Well, actually they didn’t; a minority mob did. As much as the left desperately wants to paint Texas blue, that just isn’t the case. Except for places like, well, Austin (where the state senate was voting), Texas is overwhelmingly red. Republicans control the governorship. They control the legislature. And they have done so for years.

Additionally, on the topic of abortion, a plurality of Texans take conservative positions. In a recent University of Texas / Texas Tribune poll, 62 percent of respondents supported banning abortion after 20 weeks of gestation. On abortion rights more generally, 59 percent of respondents either want abortion to never be legal, or legal only in narrow circumstances (i.e. rape or incest, or where need is clearly established), while only 36 percent thought abortion was a woman’s personal choice.

The fact is, the Texas people voted in the same Republican legislators who created and almost passed (and probably eventually will pass) SB5. That is the voice of the people.

But kudos to the throngs of progressive, pro-women (except unborn women, er, fetuses) protesters who probably temporarily stopped a “draconian proposal” that would ban 1.5 percent of current abortions (the known amount of abortions passed after 20 weeks) and make abortion clinics on par with regular hospitals.
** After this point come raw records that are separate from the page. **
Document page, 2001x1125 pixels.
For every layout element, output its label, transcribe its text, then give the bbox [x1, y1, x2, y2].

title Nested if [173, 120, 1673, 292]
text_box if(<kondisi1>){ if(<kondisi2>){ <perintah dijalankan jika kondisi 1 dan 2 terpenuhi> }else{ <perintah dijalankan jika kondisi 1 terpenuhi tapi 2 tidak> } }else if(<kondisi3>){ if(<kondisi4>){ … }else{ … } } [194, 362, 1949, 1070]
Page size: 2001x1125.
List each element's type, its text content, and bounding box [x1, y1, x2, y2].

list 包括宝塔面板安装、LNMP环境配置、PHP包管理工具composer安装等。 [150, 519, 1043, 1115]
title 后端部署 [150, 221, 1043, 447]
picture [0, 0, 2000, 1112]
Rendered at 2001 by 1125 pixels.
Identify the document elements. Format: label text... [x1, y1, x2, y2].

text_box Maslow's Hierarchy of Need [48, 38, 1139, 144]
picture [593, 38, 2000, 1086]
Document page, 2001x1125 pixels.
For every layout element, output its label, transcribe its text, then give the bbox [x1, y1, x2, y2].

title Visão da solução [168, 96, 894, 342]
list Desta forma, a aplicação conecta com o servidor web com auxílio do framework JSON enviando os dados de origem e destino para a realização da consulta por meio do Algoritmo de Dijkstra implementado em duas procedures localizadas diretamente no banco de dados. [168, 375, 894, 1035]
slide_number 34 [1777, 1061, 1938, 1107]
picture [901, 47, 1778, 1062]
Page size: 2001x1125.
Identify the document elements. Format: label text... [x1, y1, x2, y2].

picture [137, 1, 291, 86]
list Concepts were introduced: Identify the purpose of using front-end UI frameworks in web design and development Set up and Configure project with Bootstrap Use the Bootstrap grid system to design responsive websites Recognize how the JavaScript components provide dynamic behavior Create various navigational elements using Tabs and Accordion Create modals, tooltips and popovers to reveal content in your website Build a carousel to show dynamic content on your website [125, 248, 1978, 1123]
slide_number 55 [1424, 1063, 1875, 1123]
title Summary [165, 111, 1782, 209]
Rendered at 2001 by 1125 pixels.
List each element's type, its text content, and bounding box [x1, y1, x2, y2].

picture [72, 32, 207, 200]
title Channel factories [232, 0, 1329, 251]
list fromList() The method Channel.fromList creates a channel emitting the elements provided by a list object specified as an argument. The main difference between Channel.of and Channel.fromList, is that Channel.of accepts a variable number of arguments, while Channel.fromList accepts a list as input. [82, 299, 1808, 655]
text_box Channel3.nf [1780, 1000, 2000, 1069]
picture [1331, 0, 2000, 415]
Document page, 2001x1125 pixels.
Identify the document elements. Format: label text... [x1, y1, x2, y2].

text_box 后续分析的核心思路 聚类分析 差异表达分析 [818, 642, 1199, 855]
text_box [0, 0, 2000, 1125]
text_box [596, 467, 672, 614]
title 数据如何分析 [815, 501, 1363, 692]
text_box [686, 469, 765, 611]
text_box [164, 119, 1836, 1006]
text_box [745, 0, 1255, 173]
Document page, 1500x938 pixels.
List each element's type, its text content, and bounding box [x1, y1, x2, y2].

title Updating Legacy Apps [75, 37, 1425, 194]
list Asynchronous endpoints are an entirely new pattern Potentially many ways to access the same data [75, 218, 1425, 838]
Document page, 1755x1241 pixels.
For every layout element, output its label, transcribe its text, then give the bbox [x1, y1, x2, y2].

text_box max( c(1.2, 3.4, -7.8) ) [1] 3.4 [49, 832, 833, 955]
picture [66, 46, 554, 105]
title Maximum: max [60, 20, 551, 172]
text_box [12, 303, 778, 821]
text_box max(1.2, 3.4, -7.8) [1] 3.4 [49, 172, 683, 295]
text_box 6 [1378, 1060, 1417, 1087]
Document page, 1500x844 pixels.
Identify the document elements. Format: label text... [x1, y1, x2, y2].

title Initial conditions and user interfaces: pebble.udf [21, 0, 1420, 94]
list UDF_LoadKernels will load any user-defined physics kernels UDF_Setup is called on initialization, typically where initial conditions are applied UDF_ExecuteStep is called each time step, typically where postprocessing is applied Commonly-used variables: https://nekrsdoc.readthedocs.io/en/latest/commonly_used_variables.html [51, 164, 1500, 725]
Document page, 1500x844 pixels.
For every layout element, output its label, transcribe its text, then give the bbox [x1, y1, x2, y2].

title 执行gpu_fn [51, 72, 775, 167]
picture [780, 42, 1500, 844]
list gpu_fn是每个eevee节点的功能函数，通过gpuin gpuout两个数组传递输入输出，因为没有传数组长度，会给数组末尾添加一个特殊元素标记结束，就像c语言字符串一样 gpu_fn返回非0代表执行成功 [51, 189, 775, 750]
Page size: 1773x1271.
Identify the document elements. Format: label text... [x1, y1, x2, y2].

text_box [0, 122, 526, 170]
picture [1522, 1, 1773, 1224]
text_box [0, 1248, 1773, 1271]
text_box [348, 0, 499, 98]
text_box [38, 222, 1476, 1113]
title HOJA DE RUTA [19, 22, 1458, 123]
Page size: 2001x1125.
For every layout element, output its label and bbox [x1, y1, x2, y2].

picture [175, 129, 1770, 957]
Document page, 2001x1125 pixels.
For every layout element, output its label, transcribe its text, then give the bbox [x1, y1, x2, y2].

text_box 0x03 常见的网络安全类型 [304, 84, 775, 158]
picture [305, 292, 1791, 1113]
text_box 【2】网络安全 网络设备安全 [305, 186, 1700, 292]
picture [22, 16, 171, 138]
The problem here, once again, is not the fact that this bill would be so darn restrictive or reduce so many abortions (remember, it would be only 1.5 percent that would be illegal). It’s the fact that, as Daniel Allott said earlier today, admitting unborn babies feel pain humanizes them. It tears down the façade of viability: the anchor that justifies abortion.

And that is not an option for the pro-abortion side, because it turns the victims of abortions into babies and not fetuses. Babies are protected by law. Fetuses are not. Abortion survives on that flimsy, meaningless distinction.